● JOB
Read the material below and count the lines holding the string "home". Give that count with nothing added.

%%

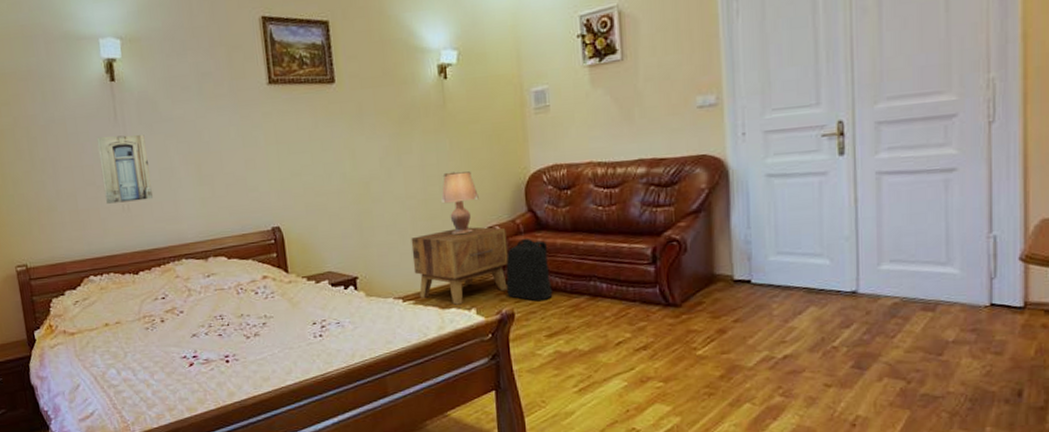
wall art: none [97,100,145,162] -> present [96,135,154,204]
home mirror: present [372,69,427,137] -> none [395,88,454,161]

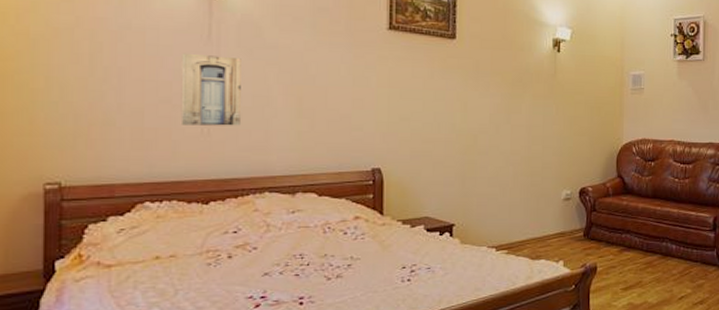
side table: present [411,226,509,305] -> none [510,186,597,257]
lamp: present [441,171,479,234] -> none [543,134,577,191]
backpack: present [506,238,553,301] -> none [592,200,632,257]

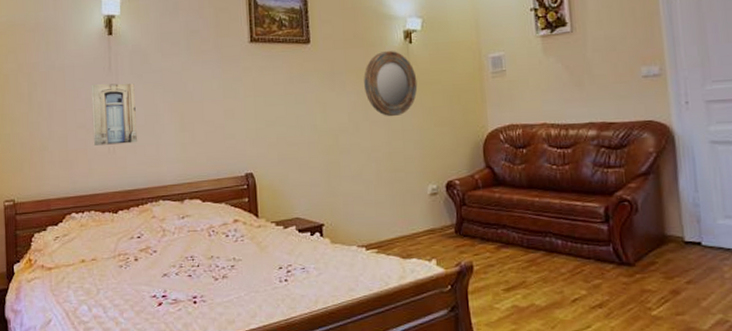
home mirror: none [509,57,562,122] -> present [364,51,418,117]

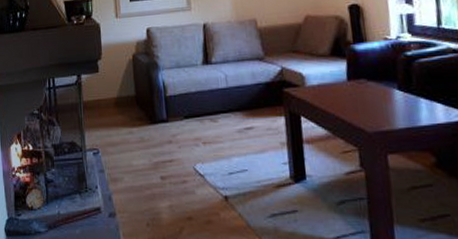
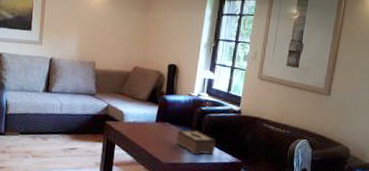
tissue box: none [378,84,438,116] -> present [175,130,216,154]

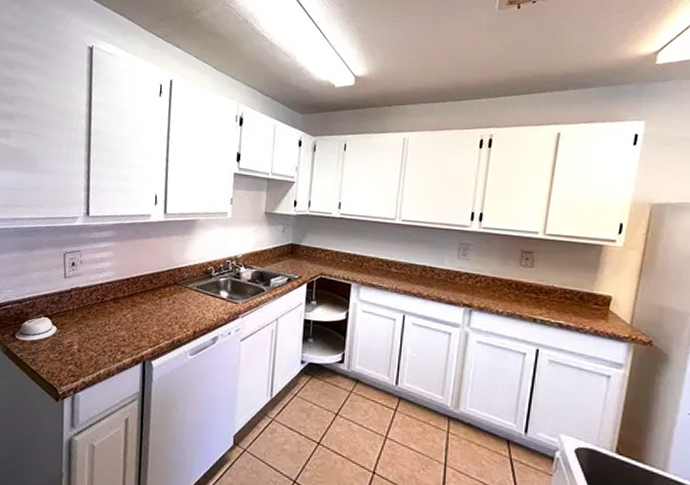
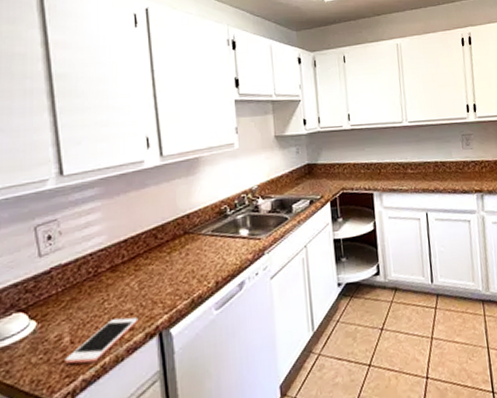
cell phone: none [72,341,129,371] -> present [65,317,139,364]

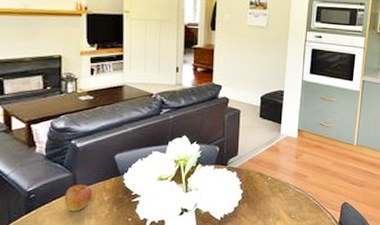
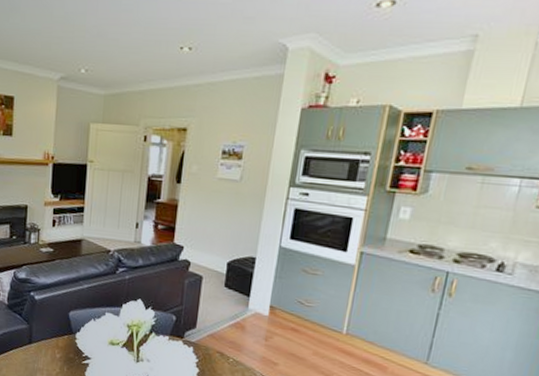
apple: present [64,185,92,212] -> none [20,337,46,365]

%%

● RESPONSE BELOW
2